Over a decade later, things haven't really changed, according to The Guardian. As of 2019, there were 38 reported cases of suicide by ex-reality show contestants, a number which has continued to climb. Much of this is attributed to cyberbullying and societal attitudes toward people appearing on reality shows as "fair game." Contestants may not expect overwhelming negative publicity, and the shows do little or nothing to prepare them for this.

If you or anyone you know is having suicidal thoughts, please call the National Suicide Prevention Lifeline​ at​ 1-800-273-TALK (8255)​.

A Japanese game show was cancelled after two serious injuries in one day

If you've been on the internet longer than five minutes, chances are you've seen videos of events in Japanese game shows. Often, these shows are more physical than Western game shows, and tend to be quite a bit sillier, too. When it comes to Japanese television, the stranger the premise of the game show, the more likely you'll see clips of it in the U.S. not long after.

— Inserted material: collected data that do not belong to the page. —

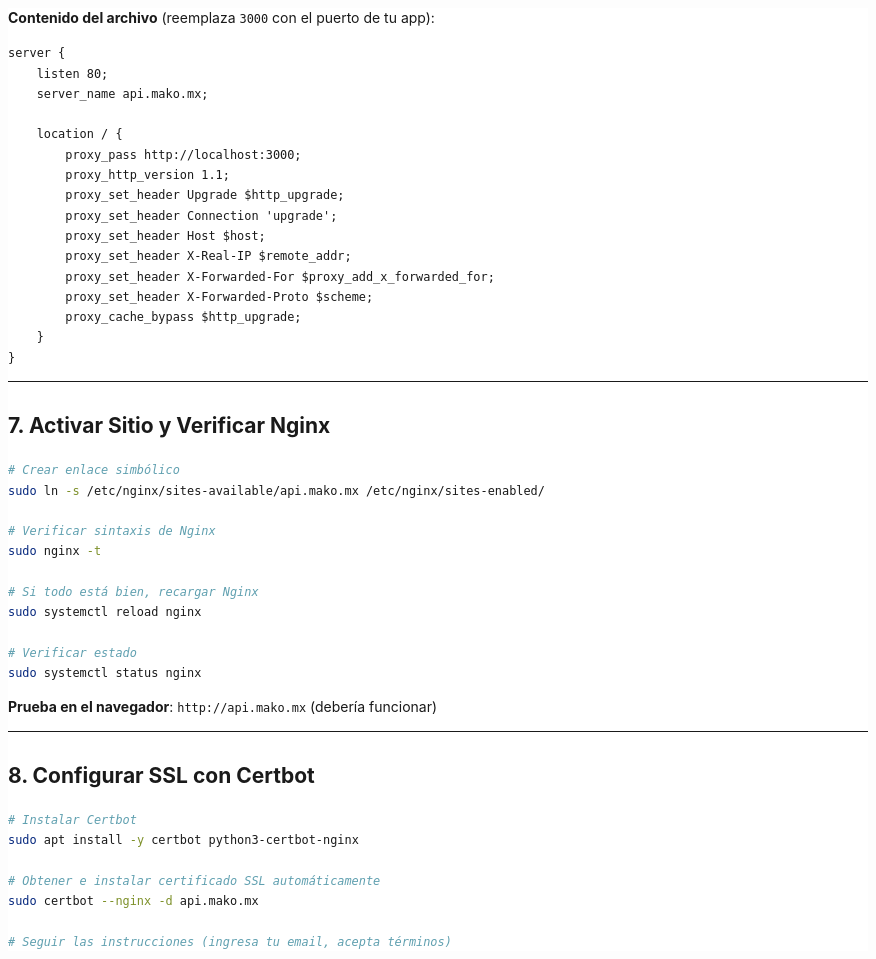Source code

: **Contenido del archivo** (reemplaza `3000` con el puerto de tu app):

```nginx
server {
    listen 80;
    server_name api.mako.mx;

    location / {
        proxy_pass http://localhost:3000;
        proxy_http_version 1.1;
        proxy_set_header Upgrade $http_upgrade;
        proxy_set_header Connection 'upgrade';
        proxy_set_header Host $host;
        proxy_set_header X-Real-IP $remote_addr;
        proxy_set_header X-Forwarded-For $proxy_add_x_forwarded_for;
        proxy_set_header X-Forwarded-Proto $scheme;
        proxy_cache_bypass $http_upgrade;
    }
}
```

---

## 7. Activar Sitio y Verificar Nginx

```bash
# Crear enlace simbólico
sudo ln -s /etc/nginx/sites-available/api.mako.mx /etc/nginx/sites-enabled/

# Verificar sintaxis de Nginx
sudo nginx -t

# Si todo está bien, recargar Nginx
sudo systemctl reload nginx

# Verificar estado
sudo systemctl status nginx
```

**Prueba en el navegador**: `http://api.mako.mx` (debería funcionar)

---

## 8. Configurar SSL con Certbot

```bash
# Instalar Certbot
sudo apt install -y certbot python3-certbot-nginx

# Obtener e instalar certificado SSL automáticamente
sudo certbot --nginx -d api.mako.mx

# Seguir las instrucciones (ingresa tu email, acepta términos)
```
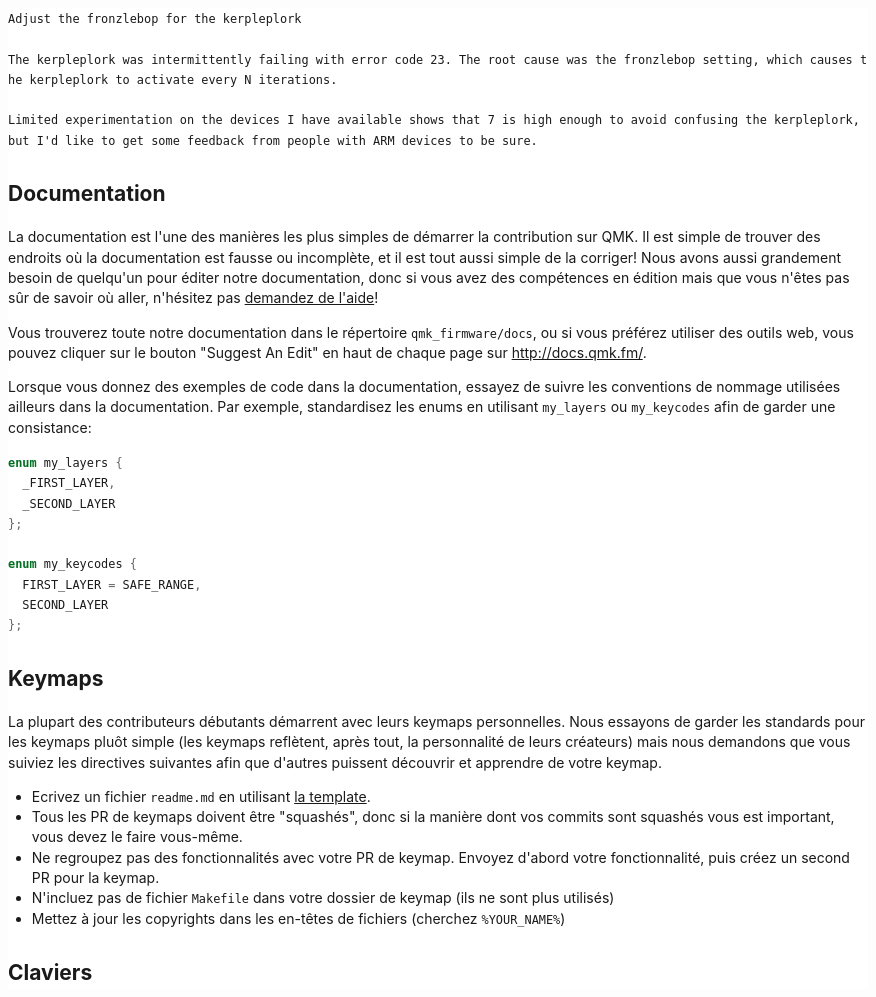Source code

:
 ```
Adjust the fronzlebop for the kerpleplork

The kerpleplork was intermittently failing with error code 23. The root cause was the fronzlebop setting, which causes the kerpleplork to activate every N iterations.

Limited experimentation on the devices I have available shows that 7 is high enough to avoid confusing the kerpleplork, but I'd like to get some feedback from people with ARM devices to be sure.
```

## Documentation

La documentation est l'une des manières les plus simples de démarrer la contribution sur QMK. Il est simple de trouver des endroits où la documentation est fausse ou incomplète, et il est tout aussi simple de la corriger! Nous avons aussi grandement besoin de quelqu'un pour éditer notre documentation, donc si vous avez des compétences en édition mais que vous n'êtes pas sûr de savoir où aller, n'hésitez pas [demandez de l'aide](#where-can-i-go-for-help)!

Vous trouverez toute notre documentation dans le répertoire `qmk_firmware/docs`, ou si vous préférez utiliser des outils web, vous pouvez cliquer sur le bouton "Suggest An Edit" en haut de chaque page sur http://docs.qmk.fm/.

Lorsque vous donnez des exemples de code dans la documentation, essayez de suivre les conventions de nommage utilisées ailleurs dans la documentation. Par exemple, standardisez les enums en utilisant `my_layers` ou `my_keycodes` afin de garder une consistance:

```c
enum my_layers {
  _FIRST_LAYER,
  _SECOND_LAYER
};

enum my_keycodes {
  FIRST_LAYER = SAFE_RANGE,
  SECOND_LAYER
};
```

## Keymaps

La plupart des contributeurs débutants démarrent avec leurs keymaps personnelles. Nous essayons de garder les standards pour les keymaps pluôt simple (les keymaps reflètent, après tout, la personnalité de leurs créateurs) mais nous demandons que vous suiviez les directives suivantes afin que d'autres puissent découvrir et apprendre de votre keymap.

* Ecrivez un fichier `readme.md` en utilisant [la template](documentation_templates.md).
* Tous les PR de keymaps doivent être "squashés", donc si la manière dont vos commits sont squashés vous est important, vous devez le faire vous-même.
* Ne regroupez pas des fonctionnalités avec votre PR de keymap. Envoyez d'abord votre fonctionnalité, puis créez un second PR pour la keymap.
* N'incluez pas de fichier `Makefile` dans votre dossier de keymap (ils ne sont plus utilisés)
* Mettez à jour les copyrights dans les en-têtes de fichiers (cherchez `%YOUR_NAME%`)

## Claviers
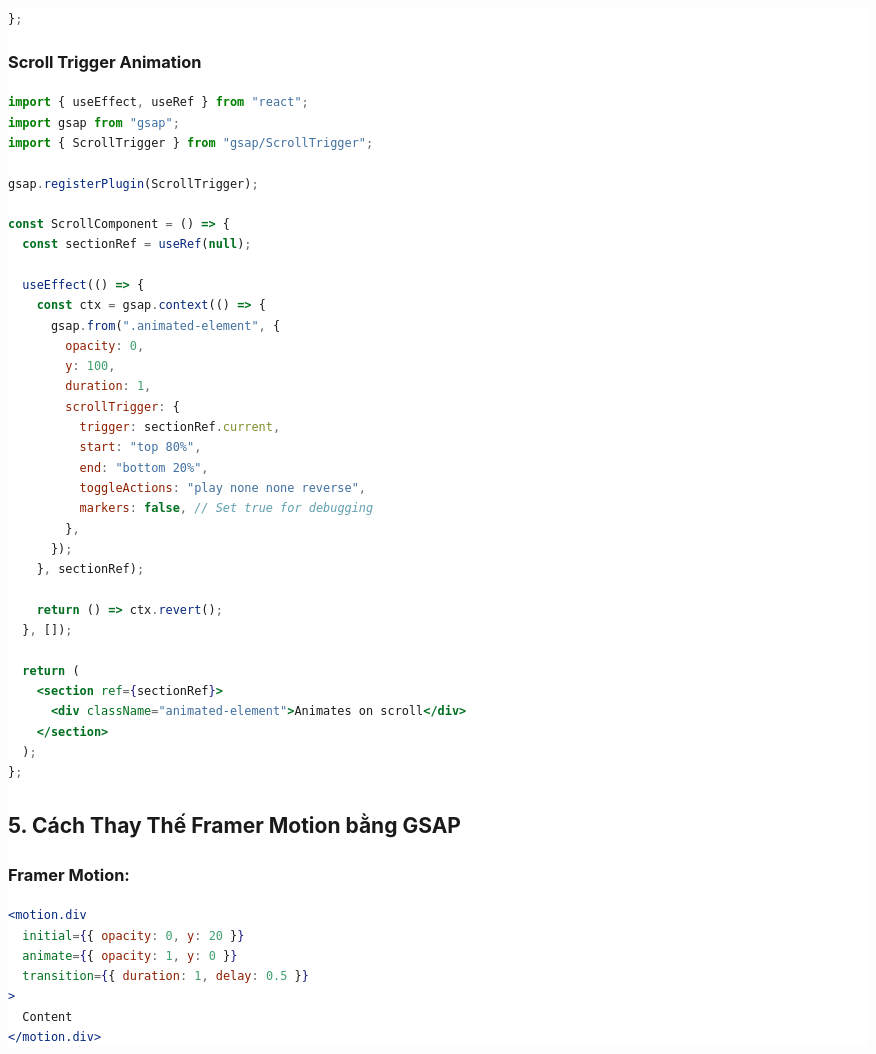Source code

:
 ```jsx
};
```

### Scroll Trigger Animation

```jsx
import { useEffect, useRef } from "react";
import gsap from "gsap";
import { ScrollTrigger } from "gsap/ScrollTrigger";

gsap.registerPlugin(ScrollTrigger);

const ScrollComponent = () => {
  const sectionRef = useRef(null);

  useEffect(() => {
    const ctx = gsap.context(() => {
      gsap.from(".animated-element", {
        opacity: 0,
        y: 100,
        duration: 1,
        scrollTrigger: {
          trigger: sectionRef.current,
          start: "top 80%",
          end: "bottom 20%",
          toggleActions: "play none none reverse",
          markers: false, // Set true for debugging
        },
      });
    }, sectionRef);

    return () => ctx.revert();
  }, []);

  return (
    <section ref={sectionRef}>
      <div className="animated-element">Animates on scroll</div>
    </section>
  );
};
```

## 5. Cách Thay Thế Framer Motion bằng GSAP

### Framer Motion:

```jsx
<motion.div
  initial={{ opacity: 0, y: 20 }}
  animate={{ opacity: 1, y: 0 }}
  transition={{ duration: 1, delay: 0.5 }}
>
  Content
</motion.div>
```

But of course, these shows are also not immune to disaster. In 2002, a physical challenge show called Kinniku Banzuke (translated as "Muscle Ranking") was incredibly popular. The show featured celebrities and everyday people competing in various physical events. The hit show met a very swift end on May 5, 2002, however, when not one, but two, contestants had major spinal injuries on the same day in separate accidents, according to The Japan Times.

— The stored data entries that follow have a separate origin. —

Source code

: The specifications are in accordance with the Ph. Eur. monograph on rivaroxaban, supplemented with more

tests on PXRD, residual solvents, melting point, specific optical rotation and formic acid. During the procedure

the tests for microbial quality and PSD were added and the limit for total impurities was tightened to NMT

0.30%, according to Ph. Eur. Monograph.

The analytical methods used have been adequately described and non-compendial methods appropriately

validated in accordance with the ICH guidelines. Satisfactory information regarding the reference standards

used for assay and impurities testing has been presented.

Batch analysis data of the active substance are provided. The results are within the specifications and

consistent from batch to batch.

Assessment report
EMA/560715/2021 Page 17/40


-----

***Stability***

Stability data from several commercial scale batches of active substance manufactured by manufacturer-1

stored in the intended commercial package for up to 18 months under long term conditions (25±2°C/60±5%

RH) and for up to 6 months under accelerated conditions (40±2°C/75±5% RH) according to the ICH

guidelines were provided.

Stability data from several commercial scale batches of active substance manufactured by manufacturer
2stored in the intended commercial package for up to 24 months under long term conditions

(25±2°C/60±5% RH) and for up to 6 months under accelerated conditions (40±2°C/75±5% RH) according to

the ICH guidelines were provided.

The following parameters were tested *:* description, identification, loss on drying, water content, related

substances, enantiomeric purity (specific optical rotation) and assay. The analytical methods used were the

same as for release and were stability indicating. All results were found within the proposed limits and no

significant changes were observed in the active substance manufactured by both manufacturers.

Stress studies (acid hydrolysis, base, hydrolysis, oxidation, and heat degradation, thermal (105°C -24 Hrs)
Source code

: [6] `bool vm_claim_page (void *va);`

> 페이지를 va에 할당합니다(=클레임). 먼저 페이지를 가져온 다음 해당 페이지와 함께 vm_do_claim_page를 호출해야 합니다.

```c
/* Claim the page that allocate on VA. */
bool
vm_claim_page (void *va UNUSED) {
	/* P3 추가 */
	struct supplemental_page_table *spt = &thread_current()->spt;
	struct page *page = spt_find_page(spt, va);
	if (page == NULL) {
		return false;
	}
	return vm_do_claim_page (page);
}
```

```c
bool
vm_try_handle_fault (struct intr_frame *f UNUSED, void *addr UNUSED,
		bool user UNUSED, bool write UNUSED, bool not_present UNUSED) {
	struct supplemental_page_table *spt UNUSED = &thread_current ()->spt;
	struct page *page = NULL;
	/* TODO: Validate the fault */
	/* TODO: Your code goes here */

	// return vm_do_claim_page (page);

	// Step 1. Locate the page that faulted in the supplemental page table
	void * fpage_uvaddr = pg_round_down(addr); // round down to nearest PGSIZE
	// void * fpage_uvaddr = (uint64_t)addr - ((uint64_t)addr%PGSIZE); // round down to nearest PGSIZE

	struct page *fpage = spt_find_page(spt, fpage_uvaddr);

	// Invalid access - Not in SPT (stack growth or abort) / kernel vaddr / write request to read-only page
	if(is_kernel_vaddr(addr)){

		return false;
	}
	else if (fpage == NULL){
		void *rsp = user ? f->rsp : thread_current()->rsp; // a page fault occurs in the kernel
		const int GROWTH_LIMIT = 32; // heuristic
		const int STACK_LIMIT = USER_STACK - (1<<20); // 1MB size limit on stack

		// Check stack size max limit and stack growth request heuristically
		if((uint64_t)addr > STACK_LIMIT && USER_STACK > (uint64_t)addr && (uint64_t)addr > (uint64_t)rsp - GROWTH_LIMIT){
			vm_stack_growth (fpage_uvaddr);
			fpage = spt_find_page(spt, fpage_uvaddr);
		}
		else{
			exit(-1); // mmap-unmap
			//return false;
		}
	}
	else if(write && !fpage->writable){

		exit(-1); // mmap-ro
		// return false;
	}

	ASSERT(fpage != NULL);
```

In the first incident, a contestant was walking on a large ball and trying to navigate it across a ditch when they fell off. In the second, a contestant was participating in a game in which they caught the same large ball. But instead of catching the ball, the player was knocked off the platform into four feet of water, which wasn't deep enough to stop them from hitting the ground. The airing of the episode was cancelled, according to The Washington Post. No further episodes of the show were ever filmed.

The Chamber was a horror just waiting to happen

While accidents can happen any time and all the preparation in the world may not help against the unexpected, there's something to be said for an idea that is immediately and obviously terrible. Take, for example, the short-lived Fox game show The Chamber. Only airing three episodes, the very concept of the show seems designed to injure or kill someone, and it's frankly a wonder no one seemed to point this out during the show's creation.

The Chamber was effectively a standard trivia show, according to Mental Floss. Contestants would answer questions while strapped down in the show's titular chamber. However, the chamber itself was, to put it simply, wildly dangerous. There were actually two chambers, a hot chamber and a cold one. The hot chamber could be heated up to 170 degrees Fahrenheit, had actual flames, and dropping oxygen levels. The cold chamber could go down to -20 degrees Fahrenheit, had 100+ mph wind blasts, and jets spraying contestants with water, which instantly froze on their skin. It was essentially only a matter of time before someone ended up with heat stroke or hypothermia, both of which can be deadly.

Most amazing of all, no one ever got hurt. The show was cancelled due to extremely poor ratings and negative publicity, not because of any sort of accident. It seems three other episodes were filmed, but these have never been publicly released.